* _TRAVAIL À RÉALISER_
Recopiez fidèlement, dans la discussion ci-dessous consacrée à xmodmap, tout ce qui va de « ça dépent du » jusqu'à « et je test ! ».

* _PASSAGE SÉLECTIONNÉ_
A quoi sert le .xmodmaprc, en gros à quoi sert d'avoir les touches ayant un nom XF... ? C'est juste pour que ça soit plus pratique ou y a une autre utilité ?

----------

## chrissou

autre question une fois les touches reconnu dans le xmodmap comment faire pour affecter une fonction a cette touche ??

Merci pour ce petit tuto fort sympatique !  :Wink: 

----------

## fb99

 *Quote:*   

> 
> 
> A quoi sert le .xmodmaprc, en gros à quoi sert d'avoir les touches ayant un nom XF... ? C'est juste pour que ça soit plus pratique ou y a une autre utilité ?
> 
> 

 

je crois bien que tu à raison, c'est juste pour mieux si retrouver dans la configuration (surtout lorsque c'est à la main), j'en pas sure mais presque qu'on doit pouvoir utilisé directement les keycode

pas de koi pour le tuto!  :Smile: 

 *Quote:*   

> 
> 
> autre question une fois les touches reconnu dans le xmodmap comment faire pour affecter une fonction a cette touche ?? 
> 
> 

 

ça dépent du wm que tu utilise par exemple dans fluxbox c'est très simple il suffit d'éditer le fichier keys dans ~/.fluxbox/keys regarde ici ça pour t'aider http://www.fluxbox.org/docbook/fr/html/c223.html

pour kde je sais que tu peux le configurer avec un programme très souple qui permet d'ailleurs de faire plein d'autre petite chose bien sympatique (je l'ai tester dans kde 3.4 je histoire de voir) il s'appelle khotkeys et tu peux la configurer via kcontrol --> Regional & Accessibilité --> KhotKeys

pour le reste je ne sais pas... je pense qu'il doit y avoir des utilitaires... à voir.

----------

## chrissou

nickel chrome ca tombe parfaitement bien puisque je suis sous fluxbox  :Wink: 

je vais suivre tout ca et je test !

Merci encore

----------

## spider312

tu peux aussi utiliser un soft externe indépendant du WM comme xbindkeys, simple et bien foutu, et tu n'auras pas à tout reconf si tu change de WM  :Wink: 

----------

## fb99

merci pour l'info je l'ajoute en haut

----------

## DuF

 *fb99 wrote:*   

>  *Quote:*   
> 
> A quoi sert le .xmodmaprc, en gros à quoi sert d'avoir les touches ayant un nom XF... ? C'est juste pour que ça soit plus pratique ou y a une autre utilité ?
> 
>  
> ...

 

OK, je demandais par curiosité car je m'embêtais pas à le faire mais si jamais cela me faisait passer à côté de fonctionnalités "top moumoute" bah j'aurai aimé le savoir  :Smile: 

Thx pour l'info.

----------

## kernelsensei

Déplacé de French vers Documentations, Astuces et Scripts.

----------

* _ENREGISTREMENTS FOURNIS_
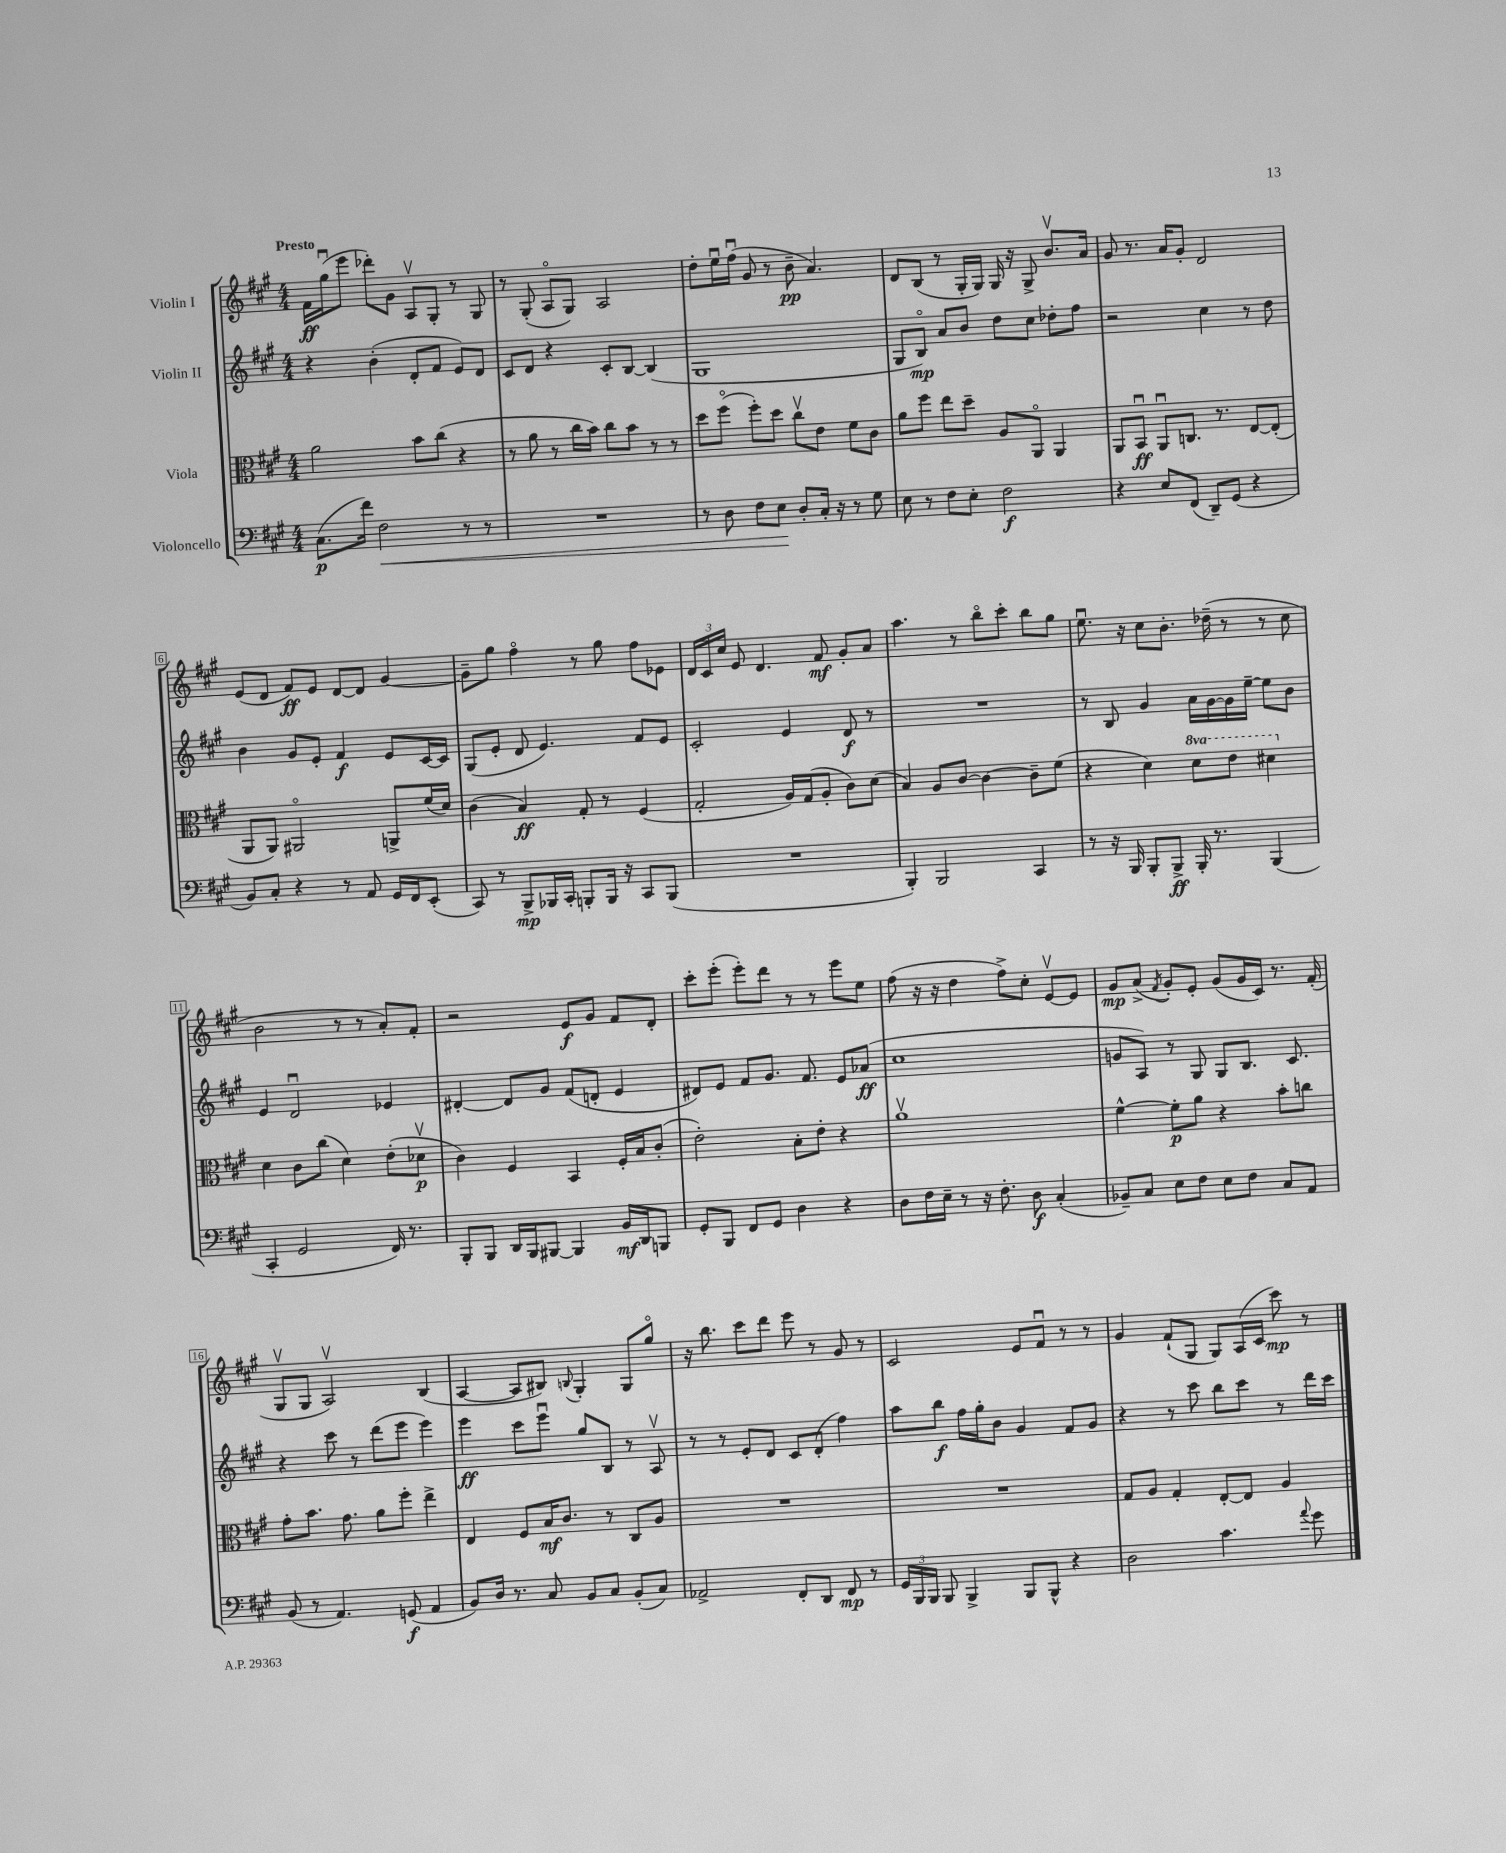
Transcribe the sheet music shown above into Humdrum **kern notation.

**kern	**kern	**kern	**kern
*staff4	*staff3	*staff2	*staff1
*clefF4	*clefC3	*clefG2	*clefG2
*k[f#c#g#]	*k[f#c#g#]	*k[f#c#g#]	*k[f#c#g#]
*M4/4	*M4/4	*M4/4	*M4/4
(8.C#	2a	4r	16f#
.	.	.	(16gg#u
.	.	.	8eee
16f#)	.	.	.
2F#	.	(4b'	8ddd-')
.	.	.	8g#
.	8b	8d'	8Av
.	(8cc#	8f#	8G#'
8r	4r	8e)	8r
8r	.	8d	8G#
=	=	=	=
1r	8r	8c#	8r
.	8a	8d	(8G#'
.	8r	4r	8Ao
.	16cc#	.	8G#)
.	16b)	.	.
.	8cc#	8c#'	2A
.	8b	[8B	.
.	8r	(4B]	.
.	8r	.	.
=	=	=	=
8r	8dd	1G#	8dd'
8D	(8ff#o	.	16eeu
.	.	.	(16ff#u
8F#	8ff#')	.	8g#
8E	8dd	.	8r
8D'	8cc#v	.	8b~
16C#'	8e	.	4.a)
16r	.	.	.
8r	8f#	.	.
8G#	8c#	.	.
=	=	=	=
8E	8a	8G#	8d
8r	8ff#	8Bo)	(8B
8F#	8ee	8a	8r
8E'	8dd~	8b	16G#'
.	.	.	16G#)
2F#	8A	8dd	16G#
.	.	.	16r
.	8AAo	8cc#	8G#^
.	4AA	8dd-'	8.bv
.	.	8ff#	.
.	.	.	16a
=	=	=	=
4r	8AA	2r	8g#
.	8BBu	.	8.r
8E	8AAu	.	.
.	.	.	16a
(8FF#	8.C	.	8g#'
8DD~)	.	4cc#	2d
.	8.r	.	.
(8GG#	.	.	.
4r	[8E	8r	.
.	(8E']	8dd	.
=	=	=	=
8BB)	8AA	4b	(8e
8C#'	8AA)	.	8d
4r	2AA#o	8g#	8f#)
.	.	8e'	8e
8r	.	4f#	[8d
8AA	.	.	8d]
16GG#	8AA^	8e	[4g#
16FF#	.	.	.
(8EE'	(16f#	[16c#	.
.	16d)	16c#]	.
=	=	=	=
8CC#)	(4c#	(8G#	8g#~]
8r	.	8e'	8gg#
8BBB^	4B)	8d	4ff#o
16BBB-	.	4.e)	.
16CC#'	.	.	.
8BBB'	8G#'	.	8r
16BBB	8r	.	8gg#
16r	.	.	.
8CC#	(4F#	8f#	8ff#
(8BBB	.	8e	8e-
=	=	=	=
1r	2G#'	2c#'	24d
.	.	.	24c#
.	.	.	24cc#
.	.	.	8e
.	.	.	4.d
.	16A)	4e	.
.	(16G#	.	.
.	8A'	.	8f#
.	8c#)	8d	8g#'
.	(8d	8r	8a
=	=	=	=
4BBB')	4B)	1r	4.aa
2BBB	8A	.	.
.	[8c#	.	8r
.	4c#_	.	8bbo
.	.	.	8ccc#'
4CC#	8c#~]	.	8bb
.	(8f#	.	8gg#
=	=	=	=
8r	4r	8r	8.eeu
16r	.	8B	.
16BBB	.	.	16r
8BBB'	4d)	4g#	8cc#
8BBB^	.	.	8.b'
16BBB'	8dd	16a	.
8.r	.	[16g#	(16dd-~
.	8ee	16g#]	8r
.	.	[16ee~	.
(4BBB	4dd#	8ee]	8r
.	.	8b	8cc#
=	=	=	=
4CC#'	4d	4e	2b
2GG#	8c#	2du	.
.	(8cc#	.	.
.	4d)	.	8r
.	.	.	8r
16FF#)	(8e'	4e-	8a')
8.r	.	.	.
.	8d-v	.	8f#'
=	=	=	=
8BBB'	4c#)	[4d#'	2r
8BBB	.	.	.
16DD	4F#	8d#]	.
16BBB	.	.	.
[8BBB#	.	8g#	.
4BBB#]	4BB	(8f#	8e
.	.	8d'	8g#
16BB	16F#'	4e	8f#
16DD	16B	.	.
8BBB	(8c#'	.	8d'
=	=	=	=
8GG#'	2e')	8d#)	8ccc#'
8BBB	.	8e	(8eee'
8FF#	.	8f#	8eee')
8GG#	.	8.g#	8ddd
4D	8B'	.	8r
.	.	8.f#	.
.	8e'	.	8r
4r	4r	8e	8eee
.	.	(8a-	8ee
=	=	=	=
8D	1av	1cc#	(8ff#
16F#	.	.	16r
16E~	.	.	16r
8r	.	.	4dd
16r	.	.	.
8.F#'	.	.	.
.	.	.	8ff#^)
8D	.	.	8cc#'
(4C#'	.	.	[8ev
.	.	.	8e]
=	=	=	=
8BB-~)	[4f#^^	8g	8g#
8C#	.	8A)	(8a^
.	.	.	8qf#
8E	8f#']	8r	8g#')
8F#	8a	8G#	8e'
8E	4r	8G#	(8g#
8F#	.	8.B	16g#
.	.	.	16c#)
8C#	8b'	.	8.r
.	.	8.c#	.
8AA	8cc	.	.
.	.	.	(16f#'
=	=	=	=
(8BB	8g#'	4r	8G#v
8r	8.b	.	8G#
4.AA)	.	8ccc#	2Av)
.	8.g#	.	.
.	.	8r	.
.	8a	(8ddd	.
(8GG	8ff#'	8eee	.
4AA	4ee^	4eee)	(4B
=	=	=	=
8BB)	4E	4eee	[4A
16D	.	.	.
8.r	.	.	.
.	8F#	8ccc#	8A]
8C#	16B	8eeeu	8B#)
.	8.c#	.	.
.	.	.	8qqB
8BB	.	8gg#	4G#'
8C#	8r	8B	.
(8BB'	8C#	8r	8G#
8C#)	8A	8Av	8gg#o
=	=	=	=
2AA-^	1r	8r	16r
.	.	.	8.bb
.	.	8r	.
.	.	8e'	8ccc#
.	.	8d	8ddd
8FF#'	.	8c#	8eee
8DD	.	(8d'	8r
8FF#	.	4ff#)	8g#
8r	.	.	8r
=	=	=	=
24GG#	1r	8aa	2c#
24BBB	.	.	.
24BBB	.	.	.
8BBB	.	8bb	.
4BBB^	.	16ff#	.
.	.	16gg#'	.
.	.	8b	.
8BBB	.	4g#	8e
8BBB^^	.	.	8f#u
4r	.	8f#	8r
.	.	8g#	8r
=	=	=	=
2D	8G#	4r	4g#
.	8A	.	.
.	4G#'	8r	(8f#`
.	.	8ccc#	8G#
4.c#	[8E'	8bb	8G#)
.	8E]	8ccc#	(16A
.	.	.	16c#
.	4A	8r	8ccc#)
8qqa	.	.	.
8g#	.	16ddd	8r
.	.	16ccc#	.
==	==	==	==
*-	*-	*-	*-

* _RÉSULTAT ATTENDU_
ça dépent du wm que tu utilise par exemple dans fluxbox c'est très simple il suffit d'éditer le fichier keys dans ~/.fluxbox/keys regarde ici ça pour t'aider http://www.fluxbox.org/docbook/fr/html/c223.html

pour kde je sais que tu peux le configurer avec un programme très souple qui permet d'ailleurs de faire plein d'autre petite chose bien sympatique (je l'ai tester dans kde 3.4 je histoire de voir) il s'appelle khotkeys et tu peux la configurer via kcontrol --> Regional & Accessibilité --> KhotKeys

pour le reste je ne sais pas... je pense qu'il doit y avoir des utilitaires... à voir.

----------

## chrissou

nickel chrome ca tombe parfaitement bien puisque je suis sous fluxbox  :Wink: 

je vais suivre tout ca et je test !